Benezra took the post in 2002, and most notably, oversaw a major bequest from the founders of Gap Inc. and a 170,000 square foot expansion and redesign of the museum by Norway-based architects Snøhetta that was completed in 2016.
“19 years is a long time, and the time feels right to begin our succession planning,” the 67-year-old Benezra told the New York Times. “What we are announcing is the beginning of a transition,” he said, emphasizing it was “not a departure.”
Many museums were at risk of suffering layoffs and furloughs during the COVID-19 shutdowns, and of course SFMOMA had to lay off 55 employees in June and cut salaries by 20% in September. The museum did reopen briefly later that month, but shuttered again when the city backslid with the Thanksgiving COVID-19 surge.
It was a largely successful tenure for Benezra, expanding the collection, overseeing a redesign that doubled the physical space of the museum, and making SFMOMA one of the largest modern art museums in the country. There were some dicey, unpublicized stipulations that made the Doris and Donald Fisher Collection come across as fishy, and the museum’s leaning on that collection led displays to be dominated by white, male artists.
But the quiet part got said out loud, and by top museum officials, in late May shortly after they posted the obligatory and performative Black Lives Matter Instagram post above.

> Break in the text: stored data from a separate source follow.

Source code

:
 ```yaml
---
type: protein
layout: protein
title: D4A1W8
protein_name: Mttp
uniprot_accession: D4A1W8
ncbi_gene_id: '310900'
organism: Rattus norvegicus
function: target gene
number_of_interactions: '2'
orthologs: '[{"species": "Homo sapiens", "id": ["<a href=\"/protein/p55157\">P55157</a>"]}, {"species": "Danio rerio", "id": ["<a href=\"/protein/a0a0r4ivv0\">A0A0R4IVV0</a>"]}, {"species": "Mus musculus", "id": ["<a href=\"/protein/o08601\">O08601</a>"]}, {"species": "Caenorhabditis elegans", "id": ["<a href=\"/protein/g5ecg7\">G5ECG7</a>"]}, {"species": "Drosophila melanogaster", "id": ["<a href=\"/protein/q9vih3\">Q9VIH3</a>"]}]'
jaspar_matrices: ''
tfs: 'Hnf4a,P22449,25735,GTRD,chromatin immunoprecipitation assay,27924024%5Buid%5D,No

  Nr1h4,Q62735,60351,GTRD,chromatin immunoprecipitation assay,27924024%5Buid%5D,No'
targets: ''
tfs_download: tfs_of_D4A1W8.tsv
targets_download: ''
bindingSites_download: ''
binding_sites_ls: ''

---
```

A former employee who left amidst what she felt was discriminatory workplace left a critical comment on the post, and suddenly all comments were disabled, and the #boycottsfmoma hashtag took off, and deputy director of external relations Nan Keeton resigned. Things took a turn for the even worse when chief curator Gary Garrels said "Don’t worry, we will definitely still continue to collect white artists" on a Zoom call about diversifying the collection. He too would step down, and now, so has the boss.
The succession discussion, Benezra insists to the Chronicle, has already been going on since before that 2020 dustup, and that did not prompt this announcement. "Succession planning is good governance, and it’s something that the board leaders and I have been talking about since the fall of 2019," he said. "This was not a sudden decision we came to. I think we’re ready to move into that next phase. I’m feeling good about it."
Benezra will stay on to help choose and usher in his replacement, and is telegraphing that they will consider women and people of color. “I can’t imagine that they’re not going to cast a very wide net geographically but also in terms of gender and race,” he told the Chronicle.
We can’t imagine that they’re not going to see #boycottsfmoma trend again if they hire another white middle-aged man.